While digging through the recipes this week to decide what I wanted to make out of Nanny's vast collection of half written recipes on old library cards, something occurred to me.
Our generation put their noses up at convenience ingredients simply because it's all we've ever know.
We grew up with Bisquick, cake mixes galore, and as many variates of milk as you could shake a stick at.
Our grandparents did have the same ridiculous luxuries, at least not the grandparents who grew up in the rural South.
Both of my grandparents grew up in farming families. My Nanny's family were share-croppers and Pop's dad was a small farmer.
My grandfather had to milk the cow everyday before school, they both recall when electricity became a big thing in their area, and Nanny swore that if you picked less than your share of cotton a day you got the spanking of your life.
Everything for them was from scratch in the 30's and 40's. Nothing came easy, you took a bath on Saturday to prepare for church on Sunday.
According to Nanny the bath water was run once and it was from oldest to youngest, Nanny being the oldest got a better deal. While I recall Pop joking that you could stand a stick up in the water by the time it got to him (he was one the younger kids in his family, while Nanny was the oldest).
Knowing that, it makes perfect sense as to why the 60's and 70's recipes were filled with convenience items.
After years of living "from scratch" who on earth would want to go through that again?
This is precisely why the Southern recipes you see coming from my mother's childhood all involve biscuit mix, pre-made this, boxed that.
I sure as heck would think Betty Crocker and Jello brand anything were God sent if I had to pick cotton or milk a cow once in my little life.
It's almost comical to me that we stick our noses up at something that isn't organic, when just a few short decades ago it was all Southern farmers ate.
If you didn't make it, you didn't eat it.
I do however appreciate the convenience ingredients that turned "from scratch" into semi homemade, especially Saturday when I realized we were out of bread and had to quickly hit up the store before throwing my casserole into the oven.
This casserole y'all, it's everything I ever wanted in a breakfast casserole.
Simple.
Crowd pleasing.
Super Southern.
Southern Breakfast Casserole
serves 6
Ingredients::
8 eggs, slightly beaten
6 slices bread, cubed (I used whole wheat)
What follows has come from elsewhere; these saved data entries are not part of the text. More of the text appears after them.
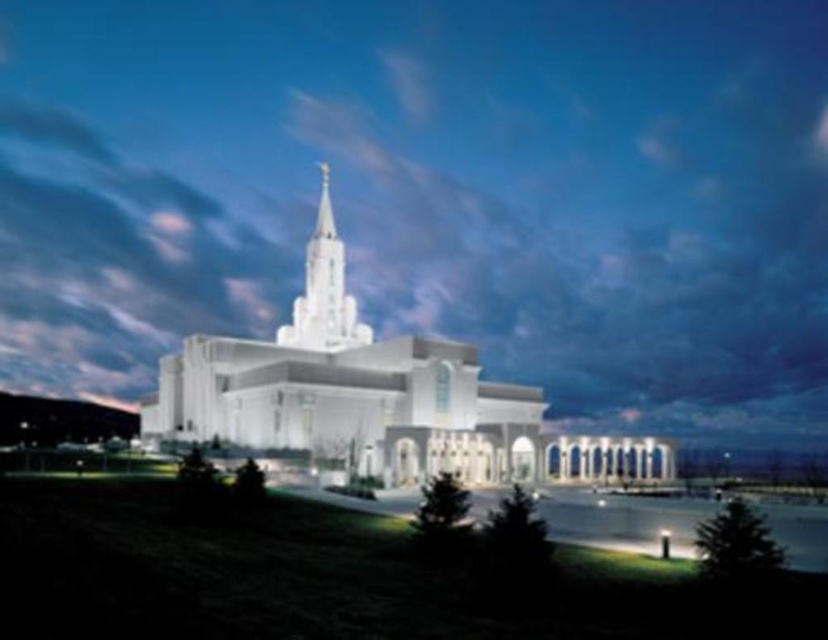
Identify the location of white smooth church at center. (374, 396).

Identify the location of white smooth church at center. (374, 396).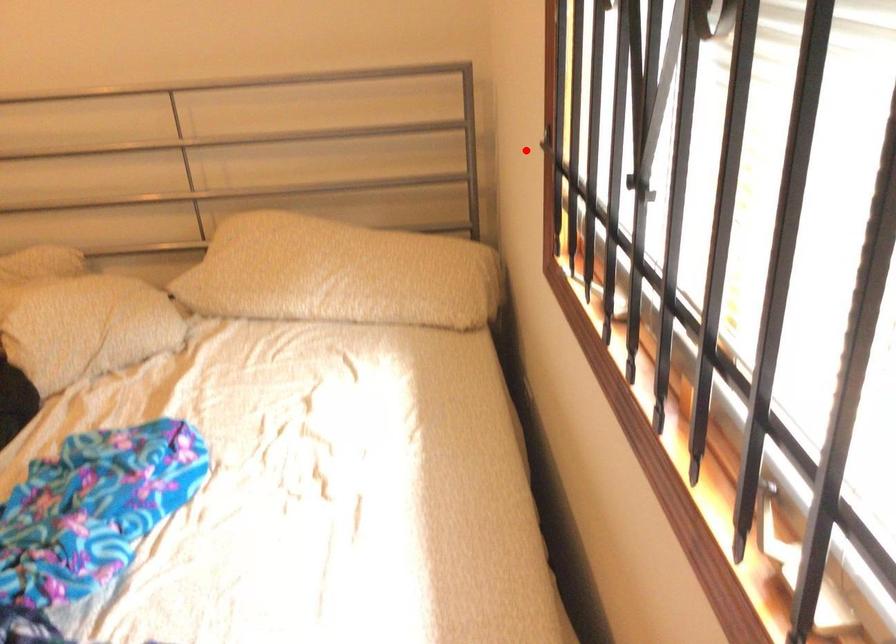
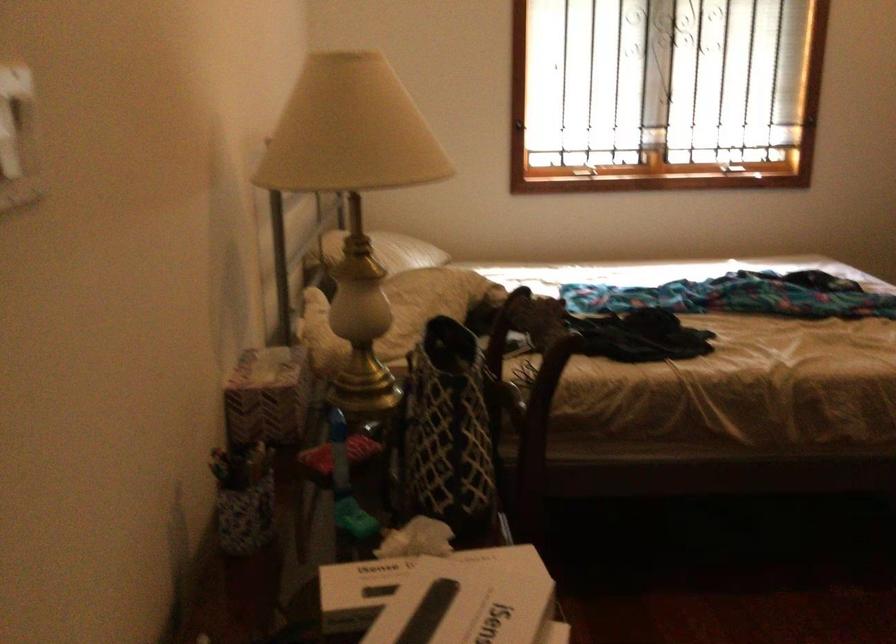
Locate, in the second image, the point that corresponds to the highlighted location in the first image.

(520, 124)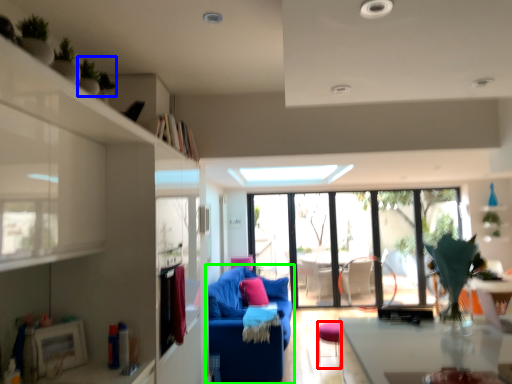
Question: Considering the real-world distances, which object is closest to stool (highlighted by a red box)? plant (highlighted by a blue box) or studio couch (highlighted by a green box).

Choices:
 (A) plant
 (B) studio couch

Answer: (B)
1 lb sausage, cooked & crumbled (Smithfield make it with no preservatives now)
2 cups milk (2%)
1 cup sharp cheddar cheese, grated
1 tsp salt
1 tsp dry mustard (or 1 tbsp of prepared mustard)
Directions::
Mix together. Put in a 9 x 13 greased pan and refrigerate at least 12 hours. Bake 35 minutes at 350.
Poppy Seed Drop Biscuits
makes 9
Ingredients::
1 cup sour cream
1 egg
2 cups of pancake mix (I used Pioneer Brand baking mix)
Directions::
Combine sour cream & egg. Add pancake mix. Drop onto parchment lined cookie sheet and sprinkle with poppy seeds. Bake at 350 for 12 minutes or until golden brown.
I laughed when trying to make this biscuit recipe, unlike many of Nanny's recipes this one actually has directions. Then again if it had a name on the recipe card it wouldn't really need many directions.
What to know what it was missing though?
A bake time and temperature.
To solve this problem I looked on the back of Jeremy's beloved box of Red Lobster biscuit mix (that I cringed at him buying in bulk from Sam's Club).
Cheater on this particular half given recipe?
Yes.
Pumpkin eat?
Not right now, but I'd like some.
I really hope that everyone in my family who's keeping up with the recipes (I promise it will be printed out in book form when I'm done) gets a good laugh from the enormous pile of half written recipes and now understands what took me to long to get this going.
I have seriously sat on this cookbook idea for four year, I even started it once or twice.
Just typing it up wasn't going to do it though, everyone would be just as confused as I am every time I pulled out a card with no directions.
So that's why I'm taking the cook it all myself and photograph it road, it'll make a prettier book with the pictures and the recipes will be complete.
Oh these Southern women and their lack of recipes, they all cook from their heads.